After the 'big one,' will there be a Los Angeles left?

Geothermal Production in the Imperial Valley has increased activities around the San Andreas Fault

Flickr/Ben+Sam

Geothermal Production in the Imperial Valley has increased activities around the San Andreas Fault

If you ask someone who's lived in Los Angeles for a while about the big one and they'll likely say something like, "Oh, I know it's coming... should totally get my earthquake kit ready."

According to Dr. Lucy Jones, a science advisor for risk reduction with the U.S. Geological Survey, organizing an earthquake kit isn't enough. 

She says that we need to completely change our current infrastructure to even begin to cope with the massive damage that will follow a big earthquake.

In a talk she gave Sunday titled "Imagine America Without Los Angeles," Jones says that if an 8.0 San Andreas earthquake happened tomorrow, there's a serious risk that the economic system of California will be so disrupted that it could completely tank. She says that this is because the current regulations and infrastructure in place are inadequate for handling a large earthquake.

The chances of the earthquake happening soon are pretty high. On average there's an earthquake on the San Andreas fault every 150 years. However, it's been about 300 years since the last big one, so Jones is just waiting and expecting.

What part of L.A.'s infrastructure will suffer? The buildings, the utilities and the internet.
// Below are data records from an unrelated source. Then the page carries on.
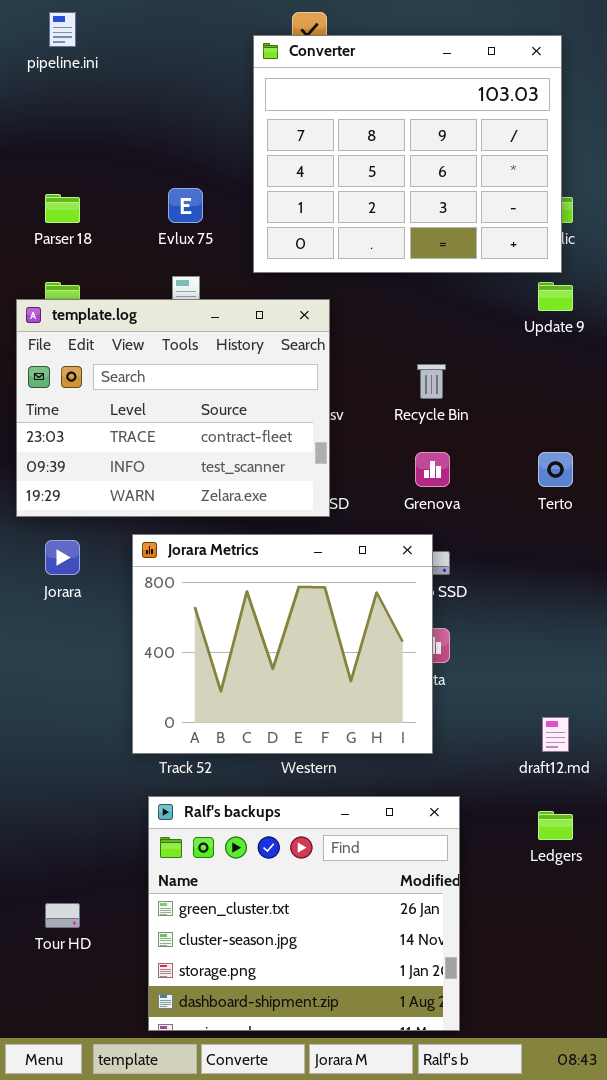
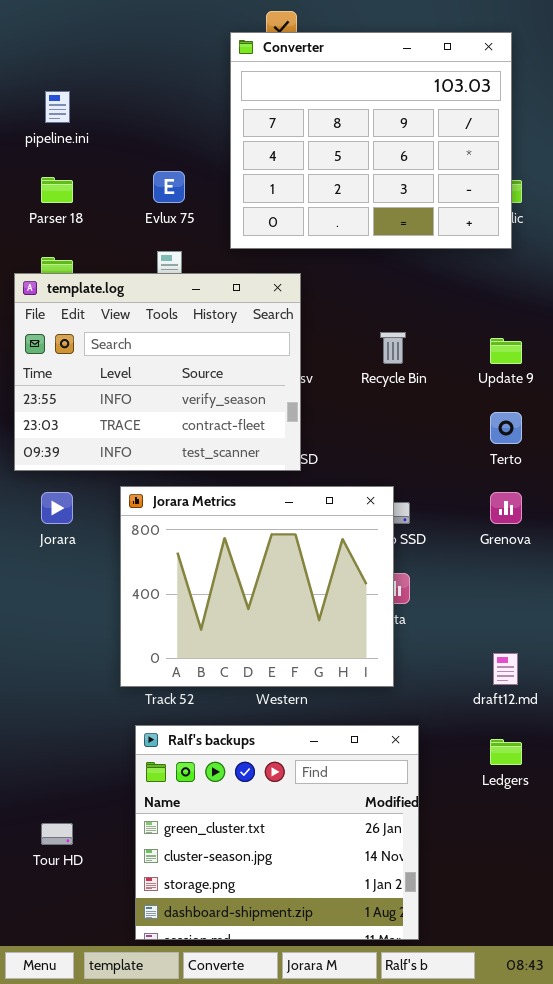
pipeline.ini: [49,12,76,47] -> [45,91,70,123], moved
Update 9: [538,282,573,311] -> [490,338,522,364], moved
template.log: [16,299,330,517] -> [14,273,301,471], scrolled up 1 row
Grenova: [415,452,450,487] -> [490,492,522,524], moved

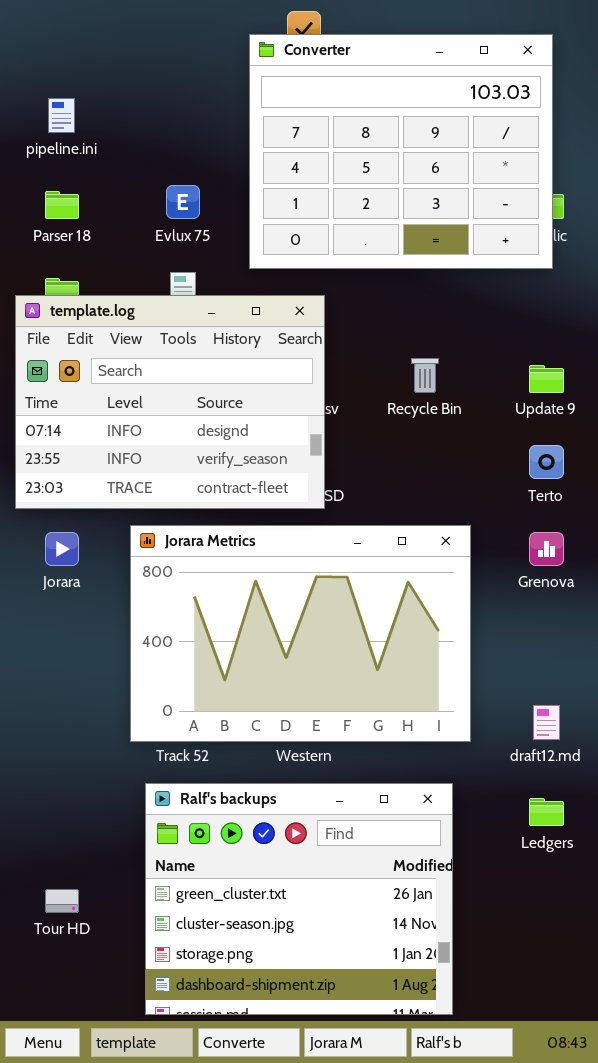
template.log: [14,273,301,471] -> [15,295,325,509], scrolled up 1 row
Jorara Metrics: [120,486,394,687] -> [130,525,471,742], resized

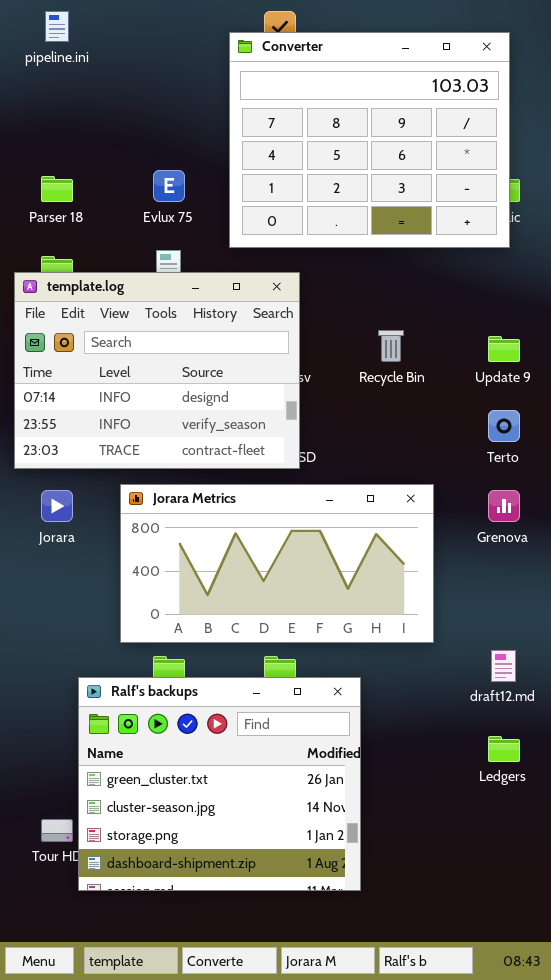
pipeline.ini: [48,98,75,133] -> [45,11,69,42], moved
Jorara Metrics: [130,525,471,742] -> [120,484,434,643], resized
Ralf's backups: [145,783,453,1015] -> [78,677,361,891], moved

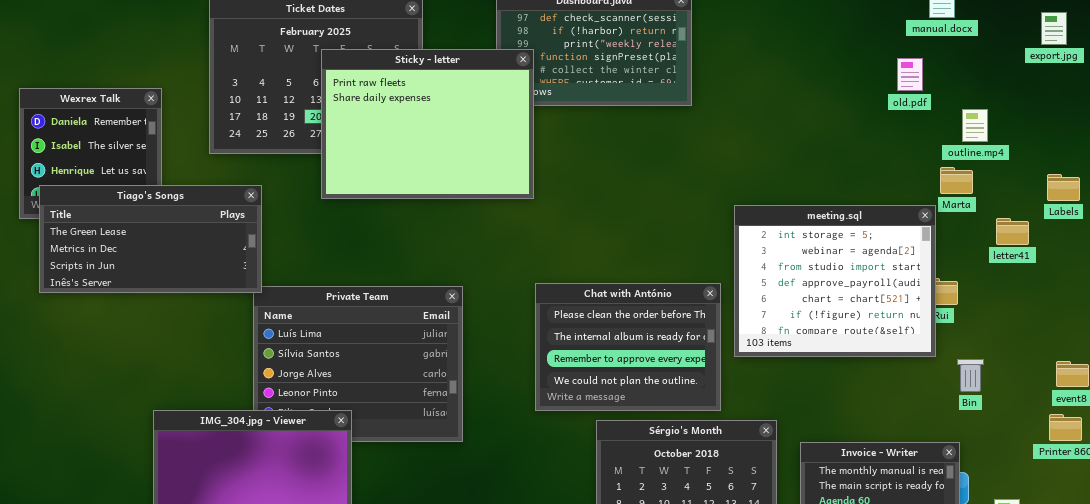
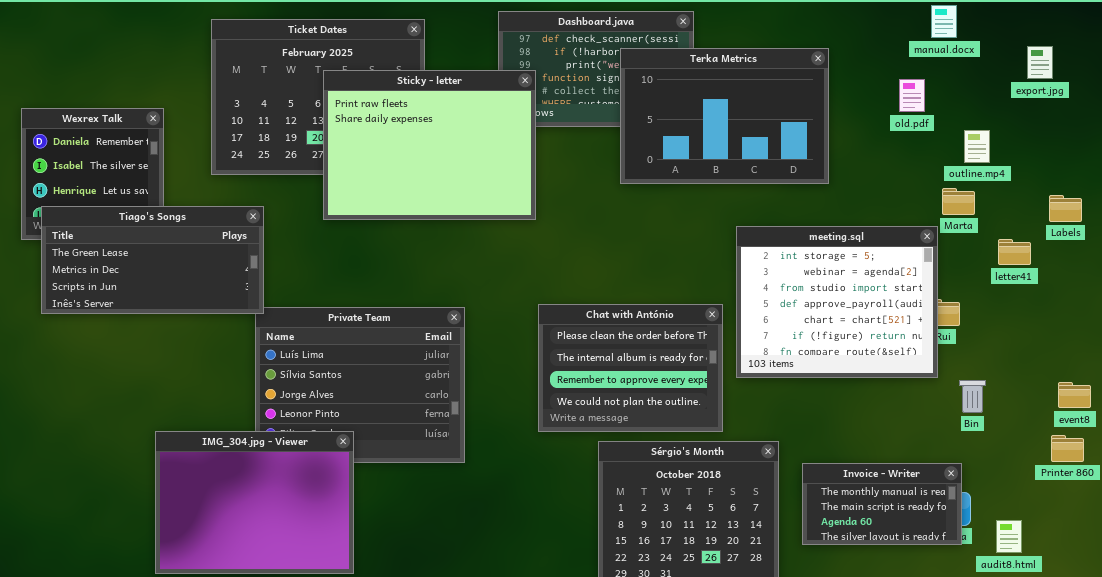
export.jpg: [1041,12,1067,45] -> [1027,46,1053,79], moved
Terka Metrics: none -> [620,48,829,184], opened

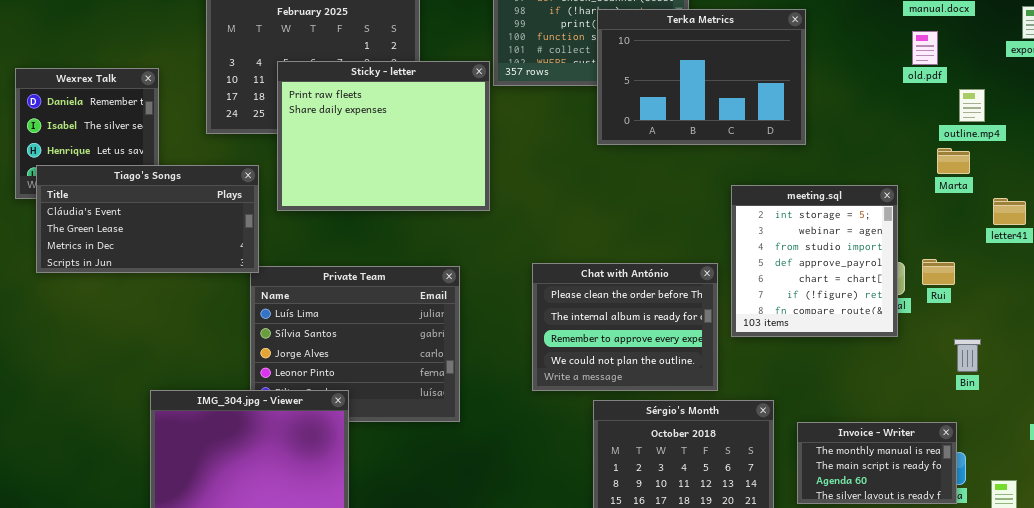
Terka Metrics: [620,48,829,184] -> [597,9,806,145], moved
Sticky - letter: [323,70,536,220] -> [277,61,490,211], moved
old.pdf: [899,79,925,112] -> [912,31,938,65], moved
Tiago's Songs: [41,206,264,314] -> [36,165,259,273], scrolled up 1 row
meeting.sql: [736,226,938,378] -> [731,185,898,337], resized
She says we'll likely lose internet access in the city, about 1 out of every 100 buildings is likely to collapse, and access to water and gas will be compromised. 

"To have a San Andreas earthquake, it means that one side will move with respect to the other some 10-30 feet...All of the infrastructure that supports Los Angeles crosses it," said Jones. "All of the water that comes in from outside, all of the electricity...all of our food...transportation, freeways, natural gas lines...and so all of those things have to cross the fault."

Jones says that there's a cost effective fix, at least for the gas pipelines, and that similar fixes should be put in place for other utilities.

"Let's at least reengineer the gas pipelines crossing the San Andreas so that they won't rupture when that fault moves," she said. 

Economically the impact could be devastating says Jones. "We need to come together as a community to find solutions," she said.